Request:
Beginning with the first line below, retype exactly each line through the one containing "X145615000Y-96216000D03*". Leave out all pictures.

(Collected data entries)
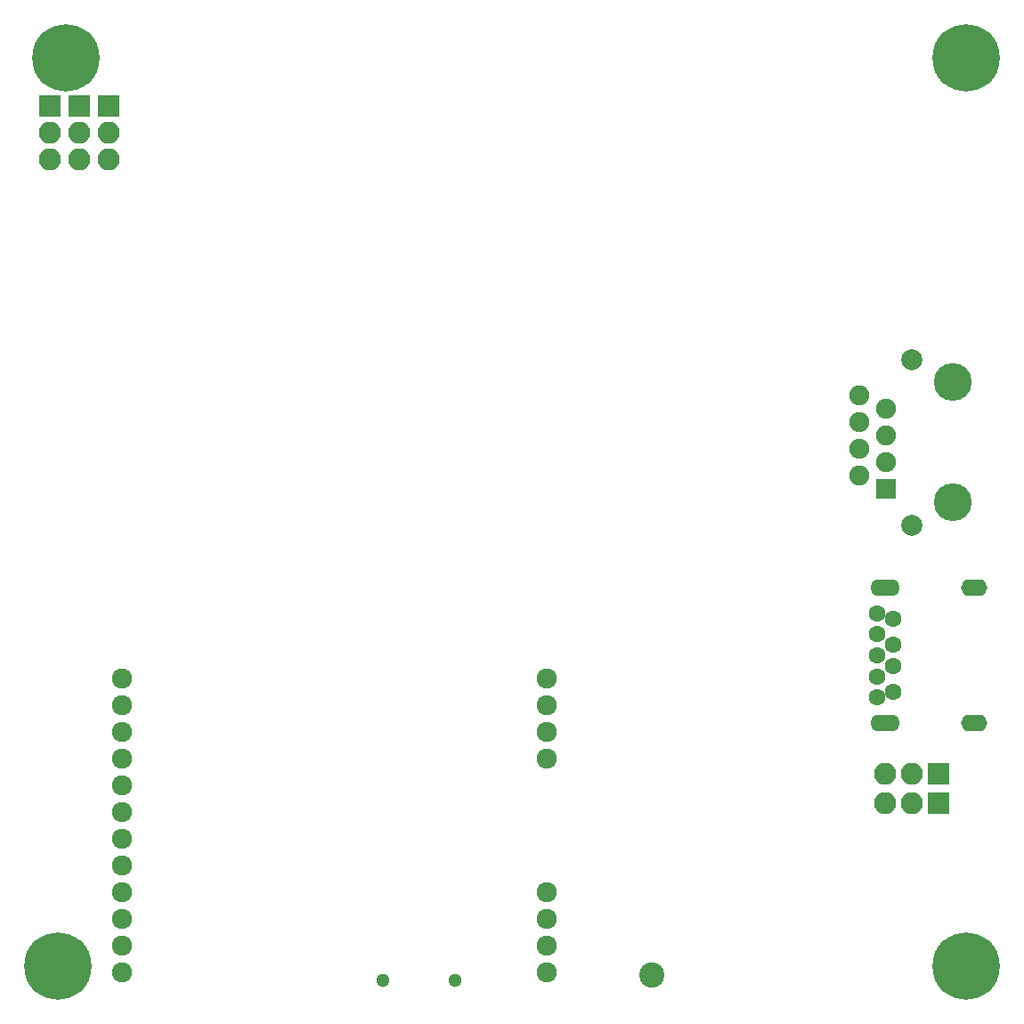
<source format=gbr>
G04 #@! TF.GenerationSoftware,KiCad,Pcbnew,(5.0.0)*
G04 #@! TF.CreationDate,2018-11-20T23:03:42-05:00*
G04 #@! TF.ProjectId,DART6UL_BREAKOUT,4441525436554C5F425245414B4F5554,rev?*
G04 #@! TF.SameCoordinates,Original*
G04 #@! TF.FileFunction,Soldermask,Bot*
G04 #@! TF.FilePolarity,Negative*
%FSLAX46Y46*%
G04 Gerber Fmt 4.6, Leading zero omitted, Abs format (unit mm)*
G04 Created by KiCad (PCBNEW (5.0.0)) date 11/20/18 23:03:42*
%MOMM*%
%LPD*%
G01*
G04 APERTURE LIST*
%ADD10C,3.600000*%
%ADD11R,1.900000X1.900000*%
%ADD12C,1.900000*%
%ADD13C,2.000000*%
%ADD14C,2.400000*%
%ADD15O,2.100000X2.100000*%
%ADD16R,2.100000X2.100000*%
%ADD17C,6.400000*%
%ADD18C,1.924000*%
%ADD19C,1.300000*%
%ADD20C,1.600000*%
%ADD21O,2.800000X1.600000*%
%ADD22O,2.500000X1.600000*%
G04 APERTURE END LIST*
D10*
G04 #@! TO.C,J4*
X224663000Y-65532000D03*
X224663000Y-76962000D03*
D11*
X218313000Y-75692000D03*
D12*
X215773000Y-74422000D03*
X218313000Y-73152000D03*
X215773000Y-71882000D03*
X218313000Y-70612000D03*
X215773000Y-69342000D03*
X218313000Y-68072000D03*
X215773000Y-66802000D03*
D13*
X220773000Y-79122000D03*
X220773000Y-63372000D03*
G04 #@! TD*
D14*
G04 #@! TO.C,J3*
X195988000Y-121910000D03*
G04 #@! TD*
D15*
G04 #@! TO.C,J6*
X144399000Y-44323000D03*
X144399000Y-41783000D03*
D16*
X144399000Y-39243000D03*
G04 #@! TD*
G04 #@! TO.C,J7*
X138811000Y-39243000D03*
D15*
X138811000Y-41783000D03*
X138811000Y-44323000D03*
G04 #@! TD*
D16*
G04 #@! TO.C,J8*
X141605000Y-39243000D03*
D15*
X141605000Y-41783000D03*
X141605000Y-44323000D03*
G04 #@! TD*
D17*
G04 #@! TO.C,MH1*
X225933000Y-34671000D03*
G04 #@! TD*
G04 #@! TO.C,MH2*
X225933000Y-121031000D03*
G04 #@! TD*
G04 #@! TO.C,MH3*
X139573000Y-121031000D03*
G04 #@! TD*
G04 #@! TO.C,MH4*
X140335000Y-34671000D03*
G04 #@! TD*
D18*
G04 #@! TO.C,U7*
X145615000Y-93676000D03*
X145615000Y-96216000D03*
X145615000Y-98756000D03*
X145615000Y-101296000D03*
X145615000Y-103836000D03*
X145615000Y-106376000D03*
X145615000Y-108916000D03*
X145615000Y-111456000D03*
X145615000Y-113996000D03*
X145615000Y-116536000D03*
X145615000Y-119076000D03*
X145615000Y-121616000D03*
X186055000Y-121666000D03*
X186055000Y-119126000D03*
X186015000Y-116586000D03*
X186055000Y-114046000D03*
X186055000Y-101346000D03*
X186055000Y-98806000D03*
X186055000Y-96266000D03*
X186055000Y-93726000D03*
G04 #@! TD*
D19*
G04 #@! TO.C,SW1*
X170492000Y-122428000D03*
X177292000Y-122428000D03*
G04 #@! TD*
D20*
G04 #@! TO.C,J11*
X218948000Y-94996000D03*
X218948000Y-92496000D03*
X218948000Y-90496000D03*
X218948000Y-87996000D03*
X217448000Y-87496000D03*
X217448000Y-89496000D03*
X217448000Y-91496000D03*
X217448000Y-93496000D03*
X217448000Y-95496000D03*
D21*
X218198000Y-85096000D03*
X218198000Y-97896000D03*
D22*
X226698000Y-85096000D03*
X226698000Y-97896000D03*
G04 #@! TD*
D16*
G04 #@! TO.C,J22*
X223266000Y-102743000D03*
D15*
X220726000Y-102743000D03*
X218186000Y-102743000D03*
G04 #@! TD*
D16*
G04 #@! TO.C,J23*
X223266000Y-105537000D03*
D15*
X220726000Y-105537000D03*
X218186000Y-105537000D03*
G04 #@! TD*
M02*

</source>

Solution for this problem:
<source format=gbr>
G04 #@! TF.GenerationSoftware,KiCad,Pcbnew,(5.0.0)*
G04 #@! TF.CreationDate,2018-11-20T23:03:42-05:00*
G04 #@! TF.ProjectId,DART6UL_BREAKOUT,4441525436554C5F425245414B4F5554,rev?*
G04 #@! TF.SameCoordinates,Original*
G04 #@! TF.FileFunction,Soldermask,Bot*
G04 #@! TF.FilePolarity,Negative*
%FSLAX46Y46*%
G04 Gerber Fmt 4.6, Leading zero omitted, Abs format (unit mm)*
G04 Created by KiCad (PCBNEW (5.0.0)) date 11/20/18 23:03:42*
%MOMM*%
%LPD*%
G01*
G04 APERTURE LIST*
%ADD10C,3.600000*%
%ADD11R,1.900000X1.900000*%
%ADD12C,1.900000*%
%ADD13C,2.000000*%
%ADD14C,2.400000*%
%ADD15O,2.100000X2.100000*%
%ADD16R,2.100000X2.100000*%
%ADD17C,6.400000*%
%ADD18C,1.924000*%
%ADD19C,1.300000*%
%ADD20C,1.600000*%
%ADD21O,2.800000X1.600000*%
%ADD22O,2.500000X1.600000*%
G04 APERTURE END LIST*
D10*
G04 #@! TO.C,J4*
X224663000Y-65532000D03*
X224663000Y-76962000D03*
D11*
X218313000Y-75692000D03*
D12*
X215773000Y-74422000D03*
X218313000Y-73152000D03*
X215773000Y-71882000D03*
X218313000Y-70612000D03*
X215773000Y-69342000D03*
X218313000Y-68072000D03*
X215773000Y-66802000D03*
D13*
X220773000Y-79122000D03*
X220773000Y-63372000D03*
G04 #@! TD*
D14*
G04 #@! TO.C,J3*
X195988000Y-121910000D03*
G04 #@! TD*
D15*
G04 #@! TO.C,J6*
X144399000Y-44323000D03*
X144399000Y-41783000D03*
D16*
X144399000Y-39243000D03*
G04 #@! TD*
G04 #@! TO.C,J7*
X138811000Y-39243000D03*
D15*
X138811000Y-41783000D03*
X138811000Y-44323000D03*
G04 #@! TD*
D16*
G04 #@! TO.C,J8*
X141605000Y-39243000D03*
D15*
X141605000Y-41783000D03*
X141605000Y-44323000D03*
G04 #@! TD*
D17*
G04 #@! TO.C,MH1*
X225933000Y-34671000D03*
G04 #@! TD*
G04 #@! TO.C,MH2*
X225933000Y-121031000D03*
G04 #@! TD*
G04 #@! TO.C,MH3*
X139573000Y-121031000D03*
G04 #@! TD*
G04 #@! TO.C,MH4*
X140335000Y-34671000D03*
G04 #@! TD*
D18*
G04 #@! TO.C,U7*
X145615000Y-93676000D03*
X145615000Y-96216000D03*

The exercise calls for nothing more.